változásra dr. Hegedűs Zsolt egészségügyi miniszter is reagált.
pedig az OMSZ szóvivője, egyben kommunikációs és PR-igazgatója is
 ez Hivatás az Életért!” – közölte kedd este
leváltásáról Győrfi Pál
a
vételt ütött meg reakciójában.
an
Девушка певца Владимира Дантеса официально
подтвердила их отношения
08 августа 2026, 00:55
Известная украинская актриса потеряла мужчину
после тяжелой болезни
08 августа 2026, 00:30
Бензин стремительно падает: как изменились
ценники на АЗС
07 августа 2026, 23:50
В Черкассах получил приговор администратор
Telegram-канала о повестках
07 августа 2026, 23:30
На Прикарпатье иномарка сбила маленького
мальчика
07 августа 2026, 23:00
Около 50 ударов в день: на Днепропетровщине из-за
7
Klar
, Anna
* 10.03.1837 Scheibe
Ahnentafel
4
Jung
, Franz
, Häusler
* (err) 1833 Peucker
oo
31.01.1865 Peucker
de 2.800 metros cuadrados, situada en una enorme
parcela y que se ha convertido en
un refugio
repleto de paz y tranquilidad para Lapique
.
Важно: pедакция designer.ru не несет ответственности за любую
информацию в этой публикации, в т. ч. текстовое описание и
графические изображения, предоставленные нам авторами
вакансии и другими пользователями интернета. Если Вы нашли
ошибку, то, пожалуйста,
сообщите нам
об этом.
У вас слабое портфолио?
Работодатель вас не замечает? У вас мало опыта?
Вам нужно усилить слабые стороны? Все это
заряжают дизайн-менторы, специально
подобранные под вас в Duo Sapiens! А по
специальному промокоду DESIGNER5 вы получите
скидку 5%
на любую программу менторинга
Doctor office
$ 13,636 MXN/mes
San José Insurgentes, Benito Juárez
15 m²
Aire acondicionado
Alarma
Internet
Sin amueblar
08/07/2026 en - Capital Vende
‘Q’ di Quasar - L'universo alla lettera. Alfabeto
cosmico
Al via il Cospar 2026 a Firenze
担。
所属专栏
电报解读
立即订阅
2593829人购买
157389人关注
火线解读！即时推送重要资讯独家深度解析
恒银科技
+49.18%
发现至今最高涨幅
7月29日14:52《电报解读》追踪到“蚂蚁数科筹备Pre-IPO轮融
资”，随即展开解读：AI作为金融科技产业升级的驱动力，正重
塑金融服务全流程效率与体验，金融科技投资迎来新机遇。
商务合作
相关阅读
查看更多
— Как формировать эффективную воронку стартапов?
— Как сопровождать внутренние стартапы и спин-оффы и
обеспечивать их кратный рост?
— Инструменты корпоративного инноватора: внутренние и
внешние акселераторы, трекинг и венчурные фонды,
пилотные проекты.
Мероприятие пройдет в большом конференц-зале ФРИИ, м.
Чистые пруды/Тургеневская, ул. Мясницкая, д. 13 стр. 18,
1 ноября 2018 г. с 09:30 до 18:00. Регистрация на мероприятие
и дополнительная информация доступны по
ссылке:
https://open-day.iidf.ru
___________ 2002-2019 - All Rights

**To do**
The material above should be given again in full, exactly.

**Result of the task**
változásra dr. Hegedűs Zsolt egészségügyi miniszter is reagált.
pedig az OMSZ szóvivője, egyben kommunikációs és PR-igazgatója is
 ez Hivatás az Életért!” – közölte kedd este
leváltásáról Győrfi Pál
a
vételt ütött meg reakciójában.
an
Девушка певца Владимира Дантеса официально
подтвердила их отношения
08 августа 2026, 00:55
Известная украинская актриса потеряла мужчину
после тяжелой болезни
08 августа 2026, 00:30
Бензин стремительно падает: как изменились
ценники на АЗС
07 августа 2026, 23:50
В Черкассах получил приговор администратор
Telegram-канала о повестках
07 августа 2026, 23:30
На Прикарпатье иномарка сбила маленького
мальчика
07 августа 2026, 23:00
Около 50 ударов в день: на Днепропетровщине из-за
7
Klar
, Anna
* 10.03.1837 Scheibe
Ahnentafel
4
Jung
, Franz
, Häusler
* (err) 1833 Peucker
oo
31.01.1865 Peucker
de 2.800 metros cuadrados, situada en una enorme
parcela y que se ha convertido en
un refugio
repleto de paz y tranquilidad para Lapique
.
Важно: pедакция designer.ru не несет ответственности за любую
информацию в этой публикации, в т. ч. текстовое описание и
графические изображения, предоставленные нам авторами
вакансии и другими пользователями интернета. Если Вы нашли
ошибку, то, пожалуйста,
сообщите нам
об этом.
У вас слабое портфолио?
Работодатель вас не замечает? У вас мало опыта?
Вам нужно усилить слабые стороны? Все это
заряжают дизайн-менторы, специально
подобранные под вас в Duo Sapiens! А по
специальному промокоду DESIGNER5 вы получите
скидку 5%
на любую программу менторинга
Doctor office
$ 13,636 MXN/mes
San José Insurgentes, Benito Juárez
15 m²
Aire acondicionado
Alarma
Internet
Sin amueblar
08/07/2026 en - Capital Vende
‘Q’ di Quasar - L'universo alla lettera. Alfabeto
cosmico
Al via il Cospar 2026 a Firenze
担。
所属专栏
电报解读
立即订阅
2593829人购买
157389人关注
火线解读！即时推送重要资讯独家深度解析
恒银科技
+49.18%
发现至今最高涨幅
7月29日14:52《电报解读》追踪到“蚂蚁数科筹备Pre-IPO轮融
资”，随即展开解读：AI作为金融科技产业升级的驱动力，正重
塑金融服务全流程效率与体验，金融科技投资迎来新机遇。
商务合作
相关阅读
查看更多
— Как формировать эффективную воронку стартапов?
— Как сопровождать внутренние стартапы и спин-оффы и
обеспечивать их кратный рост?
— Инструменты корпоративного инноватора: внутренние и
внешние акселераторы, трекинг и венчурные фонды,
пилотные проекты.
Мероприятие пройдет в большом конференц-зале ФРИИ, м.
Чистые пруды/Тургеневская, ул. Мясницкая, д. 13 стр. 18,
1 ноября 2018 г. с 09:30 до 18:00. Регистрация на мероприятие
и дополнительная информация доступны по
ссылке:
https://open-day.iidf.ru
___________ 2002-2019 - All Rights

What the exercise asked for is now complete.